» Consigne:
Rédigez la suite de l'extrait du débat au Sénat sur les enfants ukrainiens, en reprenant juste après sa dernière phrase.

» Document source:
= = = = = = =

C’est grâce à eux et à vous tous, dans un élan véritablement transpartisan, que notre résolution a été adoptée à l’unanimité dans nos deux commissions et qu’elle est formellement devenue résolution du Sénat le 17 avril dernier. Je vous en remercie. (Applaudissements.)
Mme la présidente. Avant de donner la parole à l’orateur suivant, je voudrais, mes chers collègues, vous informer de la présence dans les tribunes de M. l’ambassadeur d’Ukraine. Je lui souhaite la bienvenue et le remercie d’assister à nos débats. (Mmes et MM. les sénateurs, ainsi que Mme la secrétaire d’État chargée de l’Europe, se lèvent et applaudissent longuement.)
La parole est à M. Jacques Le Nay.
M. Jacques Le Nay. Madame la présidente, madame la secrétaire d’État, mes chers collègues, « La guerre en Ukraine pousse une génération d’enfants au bord du précipice », alertait l’Unicef dans un communiqué de février 2023.
Depuis plus d’un an, les civils ukrainiens, et plus particulièrement les 8 millions d’enfants du pays, subissent les horreurs de la guerre : crise économique, confrontation à la violence et à la mort, privation de l’accès aux services de base, qui sont malheureusement les conséquences habituelles de tout conflit armé. Mais il semble que cela ne suffise pas à la Fédération de Russie.

= = = = = = =

» Données fournies:

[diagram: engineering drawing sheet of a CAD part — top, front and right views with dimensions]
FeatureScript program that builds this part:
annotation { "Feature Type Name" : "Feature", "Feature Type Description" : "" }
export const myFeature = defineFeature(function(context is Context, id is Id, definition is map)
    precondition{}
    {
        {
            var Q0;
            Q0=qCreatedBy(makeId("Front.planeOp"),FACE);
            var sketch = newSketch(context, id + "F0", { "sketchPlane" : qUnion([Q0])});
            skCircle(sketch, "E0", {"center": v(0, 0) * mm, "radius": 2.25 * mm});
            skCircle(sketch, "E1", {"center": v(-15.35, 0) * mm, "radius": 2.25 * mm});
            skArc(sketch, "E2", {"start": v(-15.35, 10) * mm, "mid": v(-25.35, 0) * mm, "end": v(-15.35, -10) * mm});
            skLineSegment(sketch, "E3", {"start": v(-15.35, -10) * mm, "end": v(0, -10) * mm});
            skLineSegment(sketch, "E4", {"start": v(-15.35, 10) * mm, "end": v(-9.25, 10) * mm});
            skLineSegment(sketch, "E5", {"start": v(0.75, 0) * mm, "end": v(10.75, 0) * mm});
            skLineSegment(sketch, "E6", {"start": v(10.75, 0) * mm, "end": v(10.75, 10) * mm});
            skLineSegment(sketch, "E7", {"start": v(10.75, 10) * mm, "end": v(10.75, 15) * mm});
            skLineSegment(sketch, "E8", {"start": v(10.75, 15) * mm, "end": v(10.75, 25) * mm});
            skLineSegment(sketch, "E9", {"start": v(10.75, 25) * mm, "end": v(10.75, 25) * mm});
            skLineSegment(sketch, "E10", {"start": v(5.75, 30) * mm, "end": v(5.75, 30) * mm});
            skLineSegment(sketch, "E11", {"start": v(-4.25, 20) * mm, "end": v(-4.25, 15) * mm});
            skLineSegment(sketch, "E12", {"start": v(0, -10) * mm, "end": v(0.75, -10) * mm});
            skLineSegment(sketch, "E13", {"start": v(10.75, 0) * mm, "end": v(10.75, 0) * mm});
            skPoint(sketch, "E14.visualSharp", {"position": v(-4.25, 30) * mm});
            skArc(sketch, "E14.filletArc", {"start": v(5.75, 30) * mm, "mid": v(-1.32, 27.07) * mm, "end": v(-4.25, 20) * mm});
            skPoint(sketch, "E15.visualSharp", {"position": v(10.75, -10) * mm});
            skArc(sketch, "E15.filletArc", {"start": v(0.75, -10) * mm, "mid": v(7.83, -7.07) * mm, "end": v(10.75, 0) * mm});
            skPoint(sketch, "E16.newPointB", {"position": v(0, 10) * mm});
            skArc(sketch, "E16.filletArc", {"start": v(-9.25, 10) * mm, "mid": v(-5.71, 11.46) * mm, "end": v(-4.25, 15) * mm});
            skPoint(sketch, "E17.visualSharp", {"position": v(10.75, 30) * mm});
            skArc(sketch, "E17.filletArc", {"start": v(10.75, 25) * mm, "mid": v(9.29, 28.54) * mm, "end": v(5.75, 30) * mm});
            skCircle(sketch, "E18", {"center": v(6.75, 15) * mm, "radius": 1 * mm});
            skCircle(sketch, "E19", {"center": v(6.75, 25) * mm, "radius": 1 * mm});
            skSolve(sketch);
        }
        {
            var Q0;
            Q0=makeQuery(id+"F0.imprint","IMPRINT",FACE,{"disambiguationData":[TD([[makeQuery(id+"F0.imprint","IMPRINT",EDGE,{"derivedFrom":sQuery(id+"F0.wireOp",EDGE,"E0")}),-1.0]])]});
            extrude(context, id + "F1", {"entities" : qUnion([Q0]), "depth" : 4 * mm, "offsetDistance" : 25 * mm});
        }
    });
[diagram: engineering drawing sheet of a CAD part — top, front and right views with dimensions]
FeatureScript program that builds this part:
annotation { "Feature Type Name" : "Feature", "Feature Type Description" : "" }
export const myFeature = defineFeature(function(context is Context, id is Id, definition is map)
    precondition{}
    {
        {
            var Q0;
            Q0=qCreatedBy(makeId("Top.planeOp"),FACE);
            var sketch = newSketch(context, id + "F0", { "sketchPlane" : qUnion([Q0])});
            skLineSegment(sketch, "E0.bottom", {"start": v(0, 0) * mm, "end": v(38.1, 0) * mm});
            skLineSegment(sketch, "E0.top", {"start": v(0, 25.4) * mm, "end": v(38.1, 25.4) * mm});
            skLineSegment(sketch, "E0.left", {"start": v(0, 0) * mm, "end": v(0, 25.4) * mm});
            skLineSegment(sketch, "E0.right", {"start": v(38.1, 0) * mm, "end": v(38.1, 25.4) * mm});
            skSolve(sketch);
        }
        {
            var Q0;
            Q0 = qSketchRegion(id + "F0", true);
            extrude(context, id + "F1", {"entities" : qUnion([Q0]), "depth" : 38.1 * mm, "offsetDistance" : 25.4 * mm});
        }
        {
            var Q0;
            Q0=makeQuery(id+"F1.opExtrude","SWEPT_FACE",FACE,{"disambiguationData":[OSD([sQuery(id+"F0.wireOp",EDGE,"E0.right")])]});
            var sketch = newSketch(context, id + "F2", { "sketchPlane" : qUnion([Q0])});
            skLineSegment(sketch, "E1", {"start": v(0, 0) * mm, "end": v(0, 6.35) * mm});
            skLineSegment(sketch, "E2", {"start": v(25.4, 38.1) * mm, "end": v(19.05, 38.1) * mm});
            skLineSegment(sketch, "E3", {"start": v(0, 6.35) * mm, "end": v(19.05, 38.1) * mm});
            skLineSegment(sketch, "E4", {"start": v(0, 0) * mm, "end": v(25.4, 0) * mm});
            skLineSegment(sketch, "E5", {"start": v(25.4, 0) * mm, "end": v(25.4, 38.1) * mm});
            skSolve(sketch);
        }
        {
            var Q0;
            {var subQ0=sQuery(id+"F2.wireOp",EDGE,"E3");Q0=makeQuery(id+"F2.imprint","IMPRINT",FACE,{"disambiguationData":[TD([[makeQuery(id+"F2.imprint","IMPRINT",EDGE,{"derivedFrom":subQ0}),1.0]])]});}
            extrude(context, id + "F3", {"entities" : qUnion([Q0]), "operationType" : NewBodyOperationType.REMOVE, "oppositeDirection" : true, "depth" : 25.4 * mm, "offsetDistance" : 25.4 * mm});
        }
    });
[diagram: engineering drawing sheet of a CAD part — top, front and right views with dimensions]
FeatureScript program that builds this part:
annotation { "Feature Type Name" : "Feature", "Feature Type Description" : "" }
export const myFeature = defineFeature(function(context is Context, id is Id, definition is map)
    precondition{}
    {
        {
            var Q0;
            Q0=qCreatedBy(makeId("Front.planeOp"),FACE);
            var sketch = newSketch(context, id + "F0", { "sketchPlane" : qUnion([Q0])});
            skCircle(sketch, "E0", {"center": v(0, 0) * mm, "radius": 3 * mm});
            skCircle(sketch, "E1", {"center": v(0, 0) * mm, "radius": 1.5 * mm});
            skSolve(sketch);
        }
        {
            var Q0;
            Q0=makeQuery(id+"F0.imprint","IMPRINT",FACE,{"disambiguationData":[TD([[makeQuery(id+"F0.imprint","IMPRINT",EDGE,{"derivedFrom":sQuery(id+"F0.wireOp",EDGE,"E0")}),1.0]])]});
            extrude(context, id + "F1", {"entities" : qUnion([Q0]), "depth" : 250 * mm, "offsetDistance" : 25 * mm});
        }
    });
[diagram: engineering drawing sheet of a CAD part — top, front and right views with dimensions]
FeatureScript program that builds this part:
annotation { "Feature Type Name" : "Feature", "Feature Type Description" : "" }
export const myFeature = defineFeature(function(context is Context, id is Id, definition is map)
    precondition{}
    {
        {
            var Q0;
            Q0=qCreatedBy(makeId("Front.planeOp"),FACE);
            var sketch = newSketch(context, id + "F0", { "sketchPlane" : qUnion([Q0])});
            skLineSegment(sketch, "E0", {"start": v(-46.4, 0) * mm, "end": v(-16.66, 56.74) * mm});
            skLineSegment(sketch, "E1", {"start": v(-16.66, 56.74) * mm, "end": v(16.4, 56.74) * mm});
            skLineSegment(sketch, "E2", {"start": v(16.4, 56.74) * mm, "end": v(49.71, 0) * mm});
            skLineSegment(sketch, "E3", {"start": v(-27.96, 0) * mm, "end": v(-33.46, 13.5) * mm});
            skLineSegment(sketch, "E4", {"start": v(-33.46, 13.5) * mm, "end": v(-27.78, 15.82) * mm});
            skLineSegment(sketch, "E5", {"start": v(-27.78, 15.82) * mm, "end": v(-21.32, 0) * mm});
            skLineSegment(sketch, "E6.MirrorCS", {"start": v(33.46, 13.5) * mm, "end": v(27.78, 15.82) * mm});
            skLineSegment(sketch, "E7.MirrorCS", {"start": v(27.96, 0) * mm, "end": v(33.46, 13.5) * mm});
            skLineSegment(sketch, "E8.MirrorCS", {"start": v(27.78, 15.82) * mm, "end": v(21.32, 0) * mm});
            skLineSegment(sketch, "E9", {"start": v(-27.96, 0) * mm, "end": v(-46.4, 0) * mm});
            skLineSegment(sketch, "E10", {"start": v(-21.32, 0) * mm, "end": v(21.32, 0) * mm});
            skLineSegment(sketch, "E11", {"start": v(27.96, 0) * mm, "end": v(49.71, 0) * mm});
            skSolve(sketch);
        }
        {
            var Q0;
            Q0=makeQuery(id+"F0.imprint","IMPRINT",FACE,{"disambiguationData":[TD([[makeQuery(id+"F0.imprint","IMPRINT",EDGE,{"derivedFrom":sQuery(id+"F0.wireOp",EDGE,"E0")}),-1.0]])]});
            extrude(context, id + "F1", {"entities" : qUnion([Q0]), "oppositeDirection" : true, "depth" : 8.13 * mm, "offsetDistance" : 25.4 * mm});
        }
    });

= = = = = = =

» Corrigé:
Non, le doublement du pourcentage d’enfants vivant dans la pauvreté en Ukraine depuis le début du conflit ne suffit pas ; non, l’exposition de près de 1,5 million d’enfants à un problème de santé mentale directement lié au conflit ne suffit pas ; non, l’interruption de la scolarité de plus de 5 millions d’enfants et la restriction de l’accès aux soins de milliers d’entre eux ne suffisent pas. Mes chers collègues, il a fallu que la Fédération de Russie y ajoute l’enfer de la déportation !
À ce jour, selon les autorités ukrainiennes, plus de 19 000 enfants ukrainiens demeurent en Russie après y avoir été transférés de force. Cette estimation ne tient même pas compte des enfants vivant dans les territoires occupés.
Ces transferts forcés n’ont rien d’une colonie de vacances, comme aimeraient nous le faire croire les autorités russes. Ils ont commencé avant même le début du conflit, lorsque les pensionnaires des orphelinats et les enfants handicapés des territoires de Donetsk et de Lougansk ont été déplacés en Fédération de Russie ou en Biélorussie.
Depuis février 2022, cependant, le mouvement s’est accéléré et amplifié.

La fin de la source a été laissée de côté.